Restoring forests, grasslands and natural wetlands, reconnecting rivers to floodplains, creating buffers of vegetation along water courses – these are all examples of NBS that help the management of water availability and quality. Most NBS, including in urban landscapes, essentially involve the management of vegetation, soils and/or wetlands, including rivers and lakes.
NBS are not a panacea to the critical water-related challenges we face as the global population grows, but they can provide innovative and cost-effective options for supplementing insufficient or ageing water infrastructure.

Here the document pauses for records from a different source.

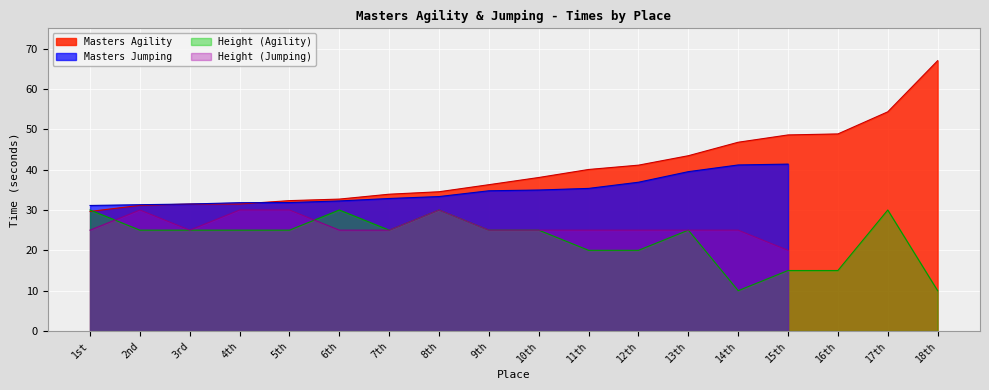

What is the difference between the maximum and minimum values?

37.4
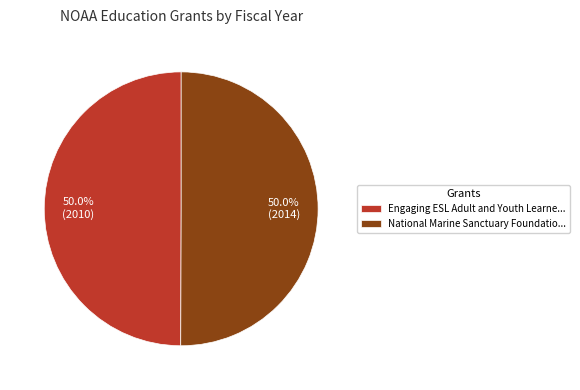

What is the ratio of the value at Engaging ESL Adult and Youth Learne... to the value at National Marine Sanctuary Foundatio...?

1.0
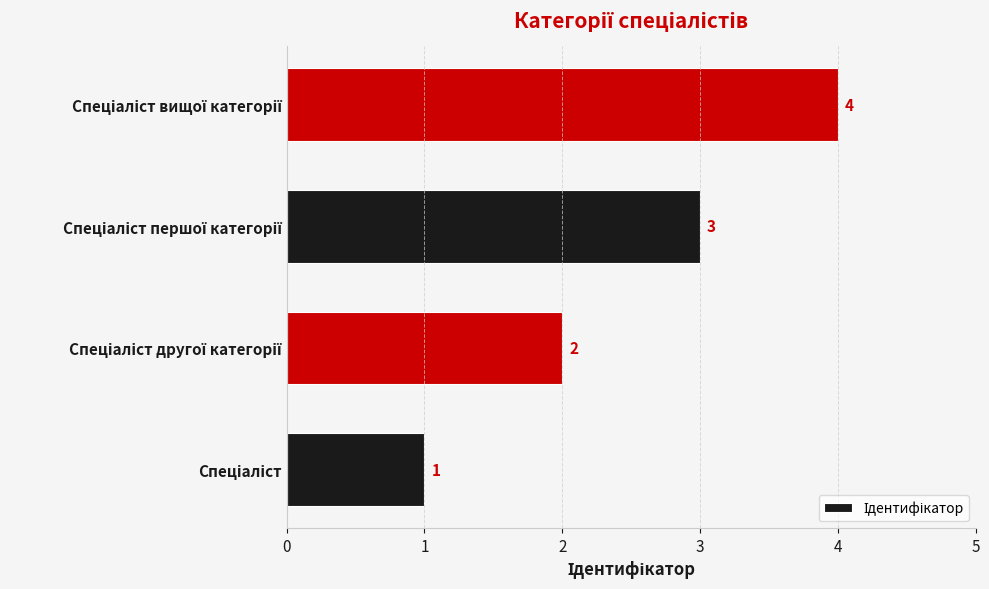

Does the chart contain any negative values?

No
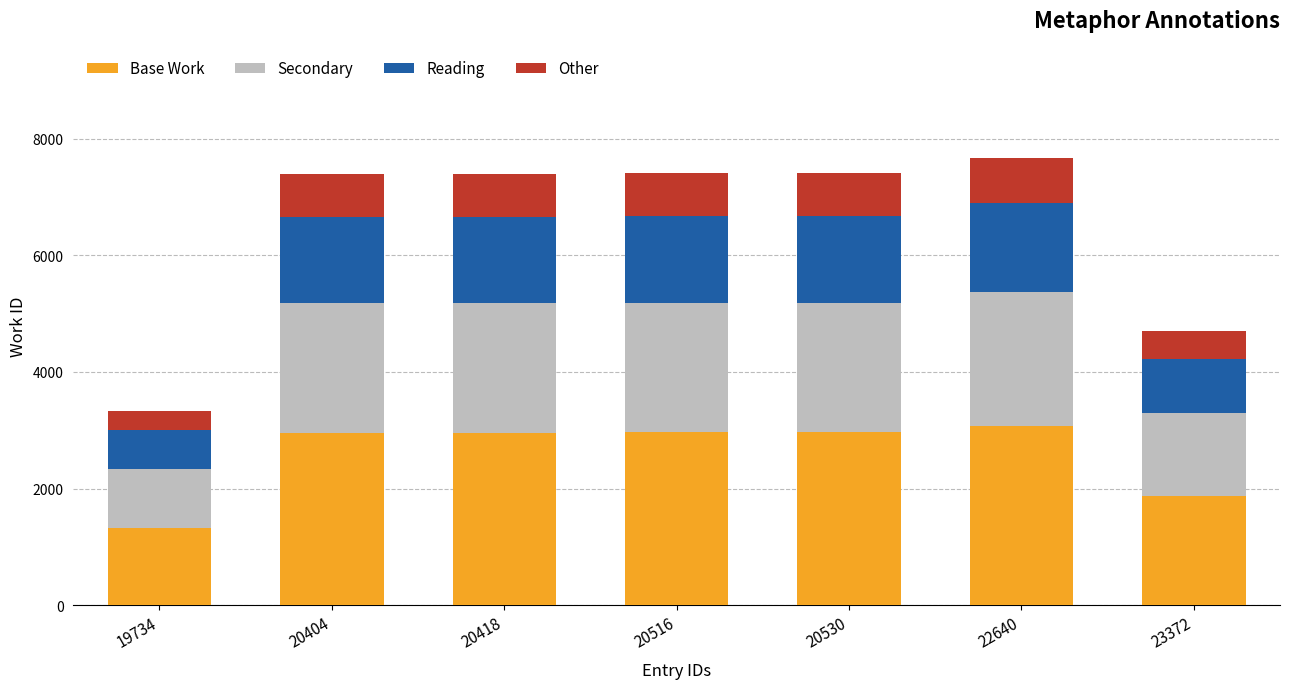

What are all the series names shown in the legend?

Base Work, Secondary, Reading, Other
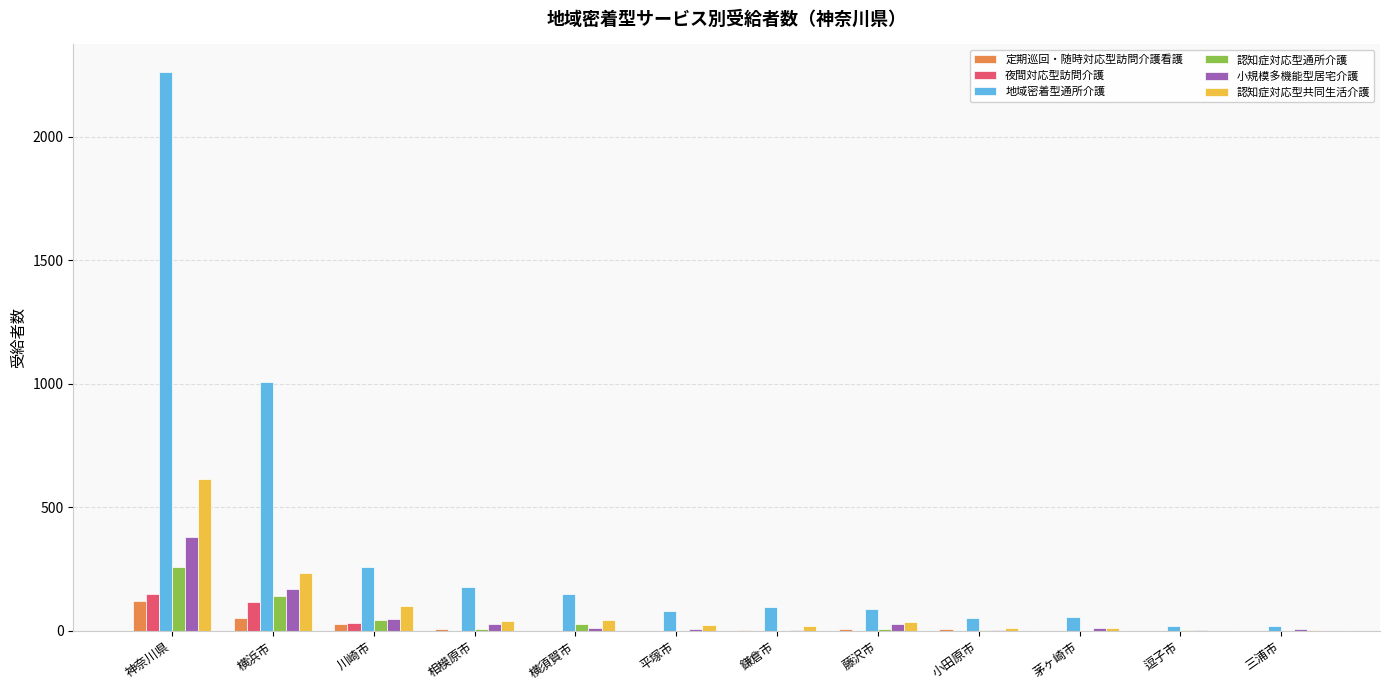

Which category has the highest value in the 認知症対応型通所介護 series?

神奈川県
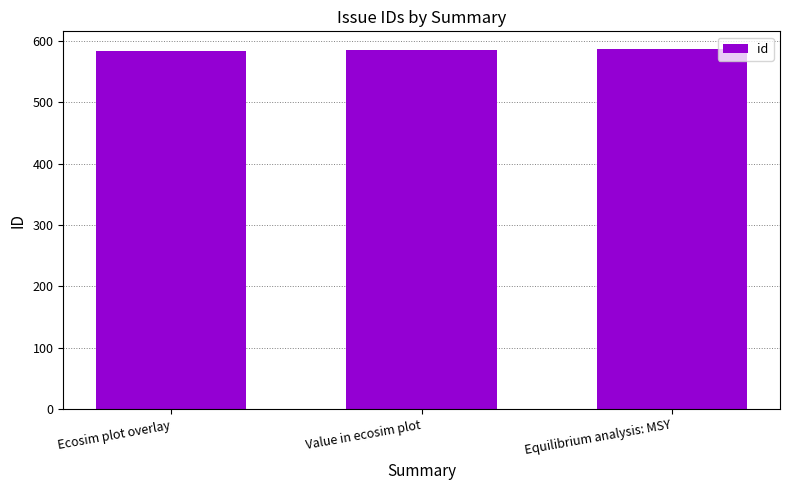

Approximately how many times larger is the value at Ecosim plot overlay compared to Value in ecosim plot?

1.0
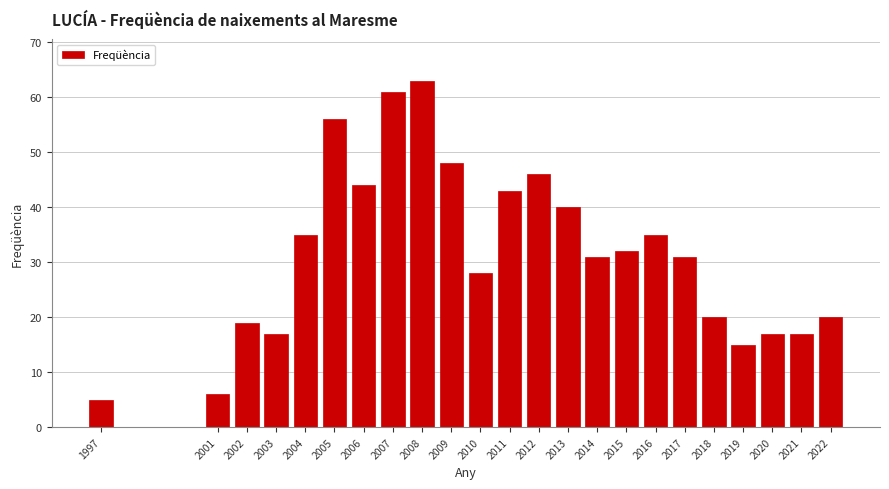

Reading right to left, extract all data points from this chart.

2022=20	2021=17	2020=17	2019=15	2018=20	2017=31	2016=35	2015=32	2014=31	2013=40	2012=46	2011=43	2010=28	2009=48	2008=63	2007=61	2006=44	2005=56	2004=35	2003=17	2002=19	2001=6	1997=5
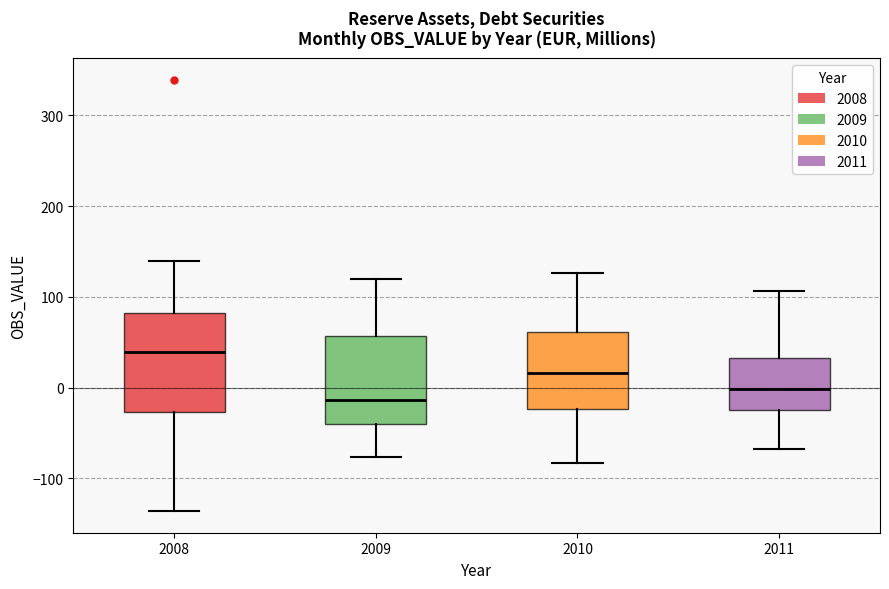

Which box has the highest median line?

2008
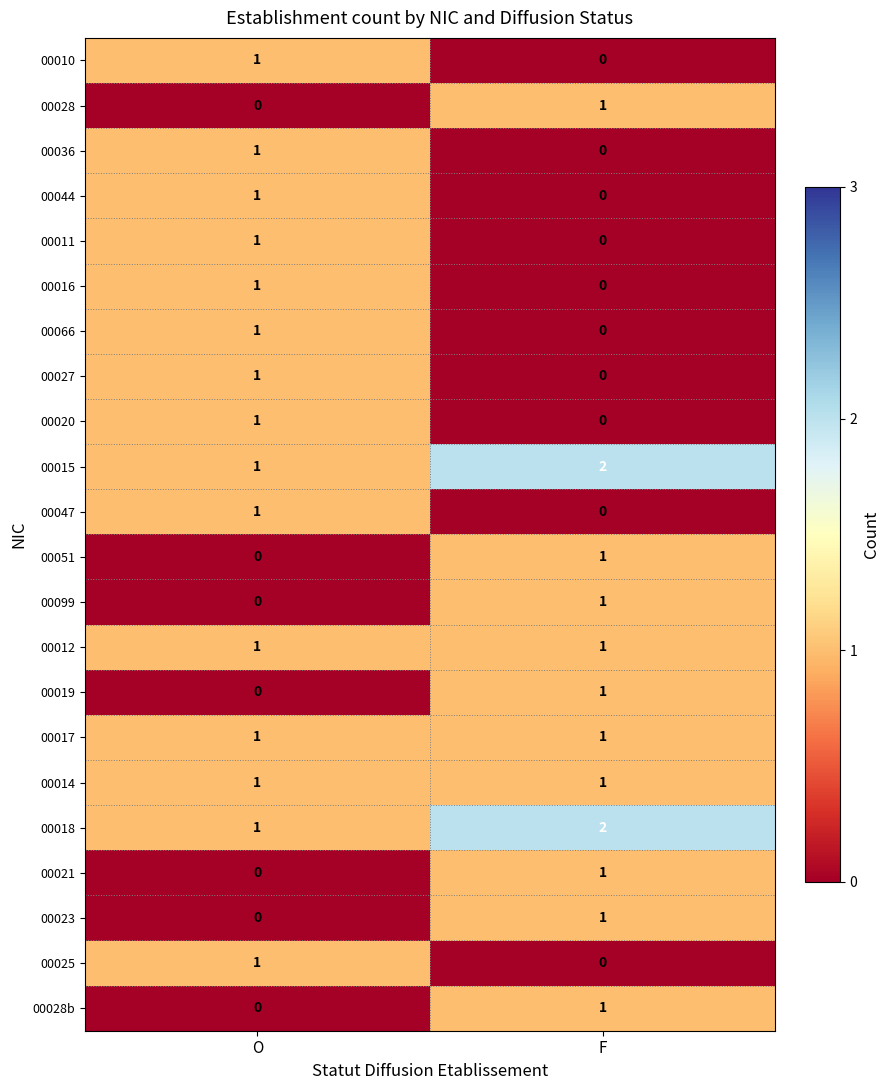

Which category has the lowest value in the 00027 series?

F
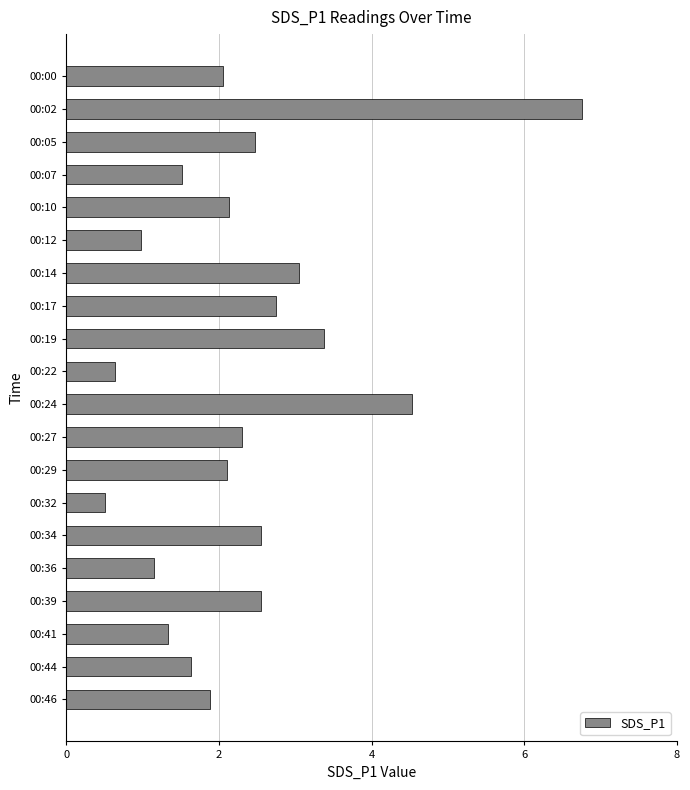

Does the chart contain any negative values?

No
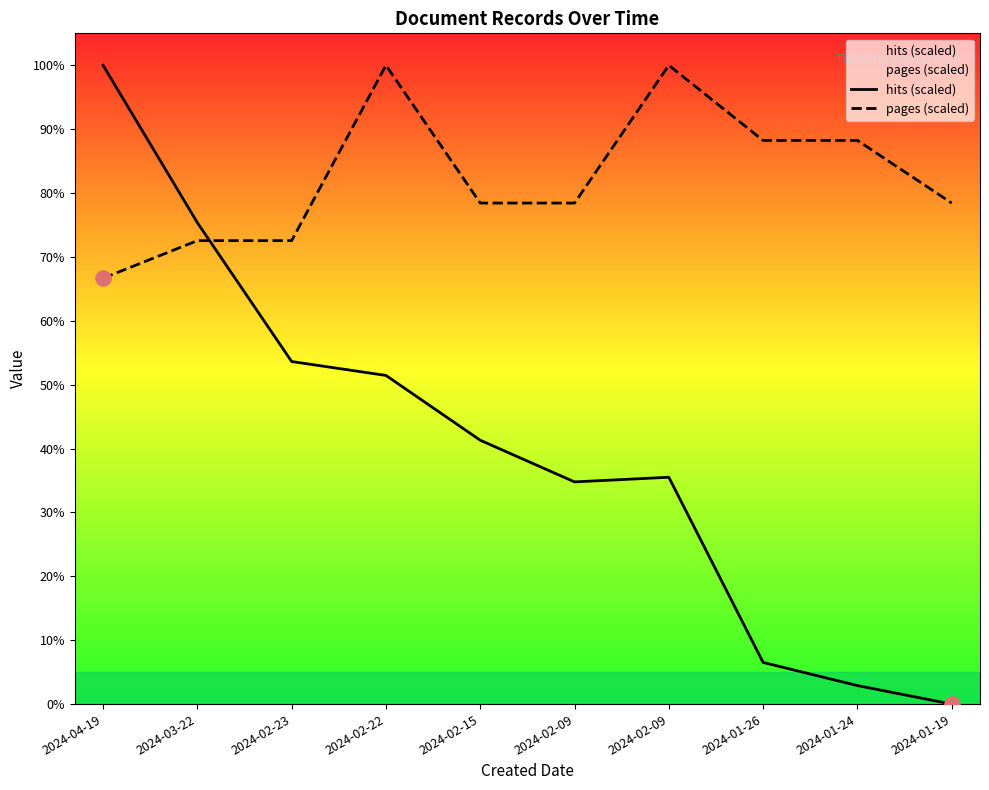

Which series has the widest spread of Y values?

hits (scaled)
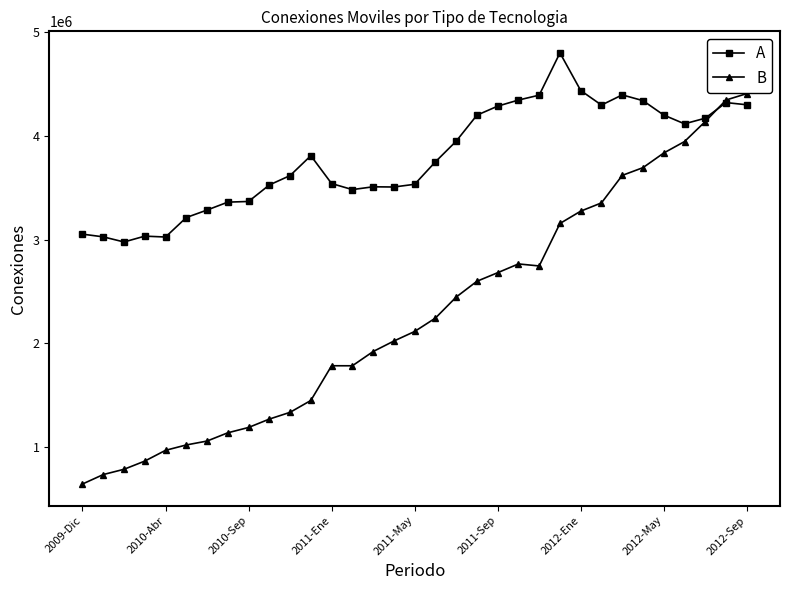

What is the value of the B point at the 19th from the left?

2444064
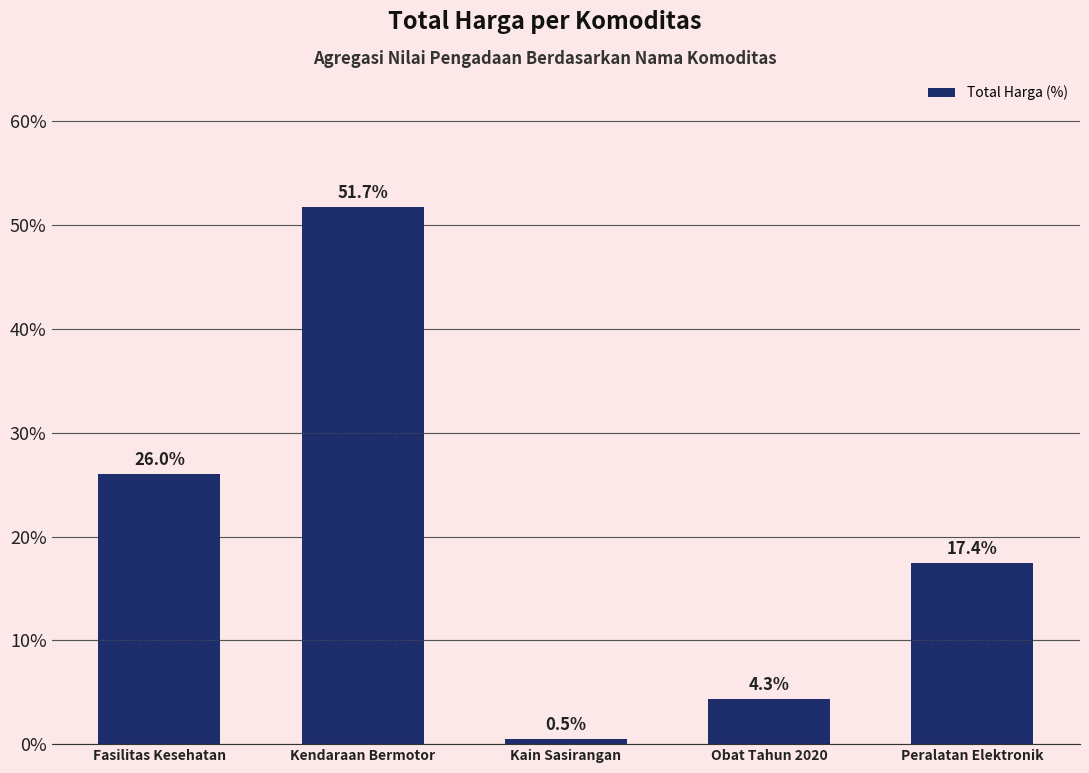

Rank the categories by value from highest to lowest.

Kendaraan Bermotor, Fasilitas Kesehatan, Peralatan Elektronik, Obat Tahun 2020, Kain Sasirangan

For example:
• Water availability and supply: Water storage via natural wetlands, soil moisture and/or groundwater recharging can be more sustainable and cost-effective than grey infrastructure, such as dams.
• Water quality: Pollution from agriculture can be drastically reduced by NBS such as conservation agriculture, which protects soil from erosion, or riparian buffers, strips of land along water courses planted with native trees and shrubs.
• Risk management: The effects of climate change, such as frequent extreme flooding, can be mitigated by a range of NBS, such as riparian buffers or connecting rivers to floodplains.
The application of certain NBS creates what is known as ‘green infrastructure’: natural or semi-natural systems that give us equivalent or similar benefits to conventional, human-built ‘grey infrastructure’.
NBS often produce benefits beyond water-related services. For example, constructed wetlands used for wastewater treatment can provide biomass for energy production, improve biodiversity and create recreational spaces and associated employment.